I walked to my room as the familiar pang hit me, the one where I wished I could talk to my mother. Right before she died, she asked me to promise that I’d take care of everyone. I’d said I would, not thinking at the time what that meant. I hadn’t even considered that I’d have to worry about my stepfather, and I’d just assumed that so many things took care of themselves, not realizing exactly how much my mother had done both with the hospital and at home. Every time I thought I had one problem solved, two more would appear. Dropping out of school had helped, though that hadn’t worked out exactly the way I’d expected either.

I’d been so naive not to realize that a war would make getting food and medicine so difficult, and I’d certainly never expected to have to worry about the Okhrana.

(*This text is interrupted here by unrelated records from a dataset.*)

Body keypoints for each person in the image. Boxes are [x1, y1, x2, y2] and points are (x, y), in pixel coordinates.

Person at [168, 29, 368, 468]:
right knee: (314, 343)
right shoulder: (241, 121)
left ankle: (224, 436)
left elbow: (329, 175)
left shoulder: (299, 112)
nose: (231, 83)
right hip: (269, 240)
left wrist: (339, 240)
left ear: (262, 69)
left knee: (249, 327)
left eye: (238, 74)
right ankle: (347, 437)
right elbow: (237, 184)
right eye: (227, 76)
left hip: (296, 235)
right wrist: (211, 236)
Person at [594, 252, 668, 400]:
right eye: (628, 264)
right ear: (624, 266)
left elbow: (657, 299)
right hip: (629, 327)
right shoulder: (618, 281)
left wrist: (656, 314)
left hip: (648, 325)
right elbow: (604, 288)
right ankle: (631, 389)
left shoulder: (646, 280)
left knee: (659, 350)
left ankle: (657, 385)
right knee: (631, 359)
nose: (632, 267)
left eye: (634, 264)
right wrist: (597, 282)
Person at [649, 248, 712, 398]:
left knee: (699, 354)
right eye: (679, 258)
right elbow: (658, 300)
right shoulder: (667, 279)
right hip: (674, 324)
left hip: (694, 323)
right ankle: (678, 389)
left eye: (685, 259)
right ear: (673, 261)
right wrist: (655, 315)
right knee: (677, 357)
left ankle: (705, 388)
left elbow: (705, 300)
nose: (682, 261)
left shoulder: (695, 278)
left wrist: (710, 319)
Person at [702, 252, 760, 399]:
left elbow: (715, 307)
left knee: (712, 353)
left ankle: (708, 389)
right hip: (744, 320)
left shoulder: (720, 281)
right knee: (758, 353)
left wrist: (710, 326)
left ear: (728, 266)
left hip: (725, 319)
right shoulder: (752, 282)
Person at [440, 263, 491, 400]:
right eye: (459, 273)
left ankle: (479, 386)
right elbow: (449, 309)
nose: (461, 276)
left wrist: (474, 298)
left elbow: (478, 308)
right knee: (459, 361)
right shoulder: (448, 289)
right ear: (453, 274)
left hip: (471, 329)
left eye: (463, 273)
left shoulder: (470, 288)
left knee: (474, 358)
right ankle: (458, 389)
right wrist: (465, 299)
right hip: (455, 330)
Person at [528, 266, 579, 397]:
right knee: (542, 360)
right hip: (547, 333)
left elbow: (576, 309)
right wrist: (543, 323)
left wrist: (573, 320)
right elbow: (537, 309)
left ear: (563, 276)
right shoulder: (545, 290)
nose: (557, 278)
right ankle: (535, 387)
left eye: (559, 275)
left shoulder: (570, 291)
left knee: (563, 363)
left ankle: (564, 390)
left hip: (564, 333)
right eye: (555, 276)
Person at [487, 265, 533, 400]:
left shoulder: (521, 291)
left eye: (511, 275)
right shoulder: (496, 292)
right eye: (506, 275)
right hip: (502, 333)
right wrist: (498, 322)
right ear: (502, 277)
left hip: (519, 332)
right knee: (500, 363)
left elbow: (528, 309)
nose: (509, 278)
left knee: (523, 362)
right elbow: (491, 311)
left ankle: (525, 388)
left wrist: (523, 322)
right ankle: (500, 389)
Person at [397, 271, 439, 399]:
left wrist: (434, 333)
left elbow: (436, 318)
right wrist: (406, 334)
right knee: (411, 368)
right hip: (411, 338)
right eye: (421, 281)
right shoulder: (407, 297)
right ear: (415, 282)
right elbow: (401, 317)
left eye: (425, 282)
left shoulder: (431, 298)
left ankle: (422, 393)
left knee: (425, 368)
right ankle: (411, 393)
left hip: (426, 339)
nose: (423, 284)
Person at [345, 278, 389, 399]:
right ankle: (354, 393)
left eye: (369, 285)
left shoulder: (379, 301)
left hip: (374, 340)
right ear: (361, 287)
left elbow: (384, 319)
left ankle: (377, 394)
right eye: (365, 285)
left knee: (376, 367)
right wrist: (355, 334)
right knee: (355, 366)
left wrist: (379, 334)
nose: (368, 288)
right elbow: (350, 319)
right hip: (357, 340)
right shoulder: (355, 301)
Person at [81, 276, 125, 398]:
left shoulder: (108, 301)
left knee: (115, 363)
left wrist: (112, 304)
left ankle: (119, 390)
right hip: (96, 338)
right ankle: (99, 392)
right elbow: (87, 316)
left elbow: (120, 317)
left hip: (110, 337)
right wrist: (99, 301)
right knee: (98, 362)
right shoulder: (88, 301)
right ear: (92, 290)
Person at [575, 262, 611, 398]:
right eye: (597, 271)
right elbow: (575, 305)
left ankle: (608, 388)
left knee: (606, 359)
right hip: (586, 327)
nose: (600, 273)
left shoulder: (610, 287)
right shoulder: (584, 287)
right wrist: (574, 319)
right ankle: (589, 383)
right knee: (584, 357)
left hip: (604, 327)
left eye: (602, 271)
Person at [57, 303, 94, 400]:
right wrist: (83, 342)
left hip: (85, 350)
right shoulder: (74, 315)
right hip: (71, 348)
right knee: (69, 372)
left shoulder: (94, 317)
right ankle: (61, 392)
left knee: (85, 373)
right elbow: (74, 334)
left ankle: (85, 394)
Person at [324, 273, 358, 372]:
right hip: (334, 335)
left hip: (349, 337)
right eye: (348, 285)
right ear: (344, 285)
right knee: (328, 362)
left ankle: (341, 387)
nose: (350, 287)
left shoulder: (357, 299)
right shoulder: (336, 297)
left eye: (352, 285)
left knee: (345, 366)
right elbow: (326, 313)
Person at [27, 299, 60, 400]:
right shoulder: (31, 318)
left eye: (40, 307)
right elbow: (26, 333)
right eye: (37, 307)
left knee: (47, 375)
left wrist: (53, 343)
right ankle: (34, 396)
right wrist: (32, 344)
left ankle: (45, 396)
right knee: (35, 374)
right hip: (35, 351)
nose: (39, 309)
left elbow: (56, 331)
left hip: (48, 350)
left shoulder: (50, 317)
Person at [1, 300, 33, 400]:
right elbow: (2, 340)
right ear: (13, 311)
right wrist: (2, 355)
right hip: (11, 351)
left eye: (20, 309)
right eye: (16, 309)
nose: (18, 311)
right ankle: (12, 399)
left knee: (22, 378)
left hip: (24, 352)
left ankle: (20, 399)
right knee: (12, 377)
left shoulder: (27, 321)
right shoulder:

I wished the baron had never given me that piece of paper. I took it out of my glove and put it inside my Greek book. No one would pick up the book except me, so it was a safe hiding place until I could show it to the Tamms.

Once I closed the book, I thought I’d be able to take my mind off the paper, but it was as if I could see the words through the pages. I grabbed the book and put it on the top shelf of the armoire, then shut the door on it and made myself go to bed. I pushed the paper out of my mind by making a list in my head of things I needed to do the next day. I got to ten before I fell asleep.

I woke up to someone shaking my arm.

“Wake up, Lottie! Wake up! You’ve been sleeping for hours and hours and hours!” I recognized my sister Nika’s voice.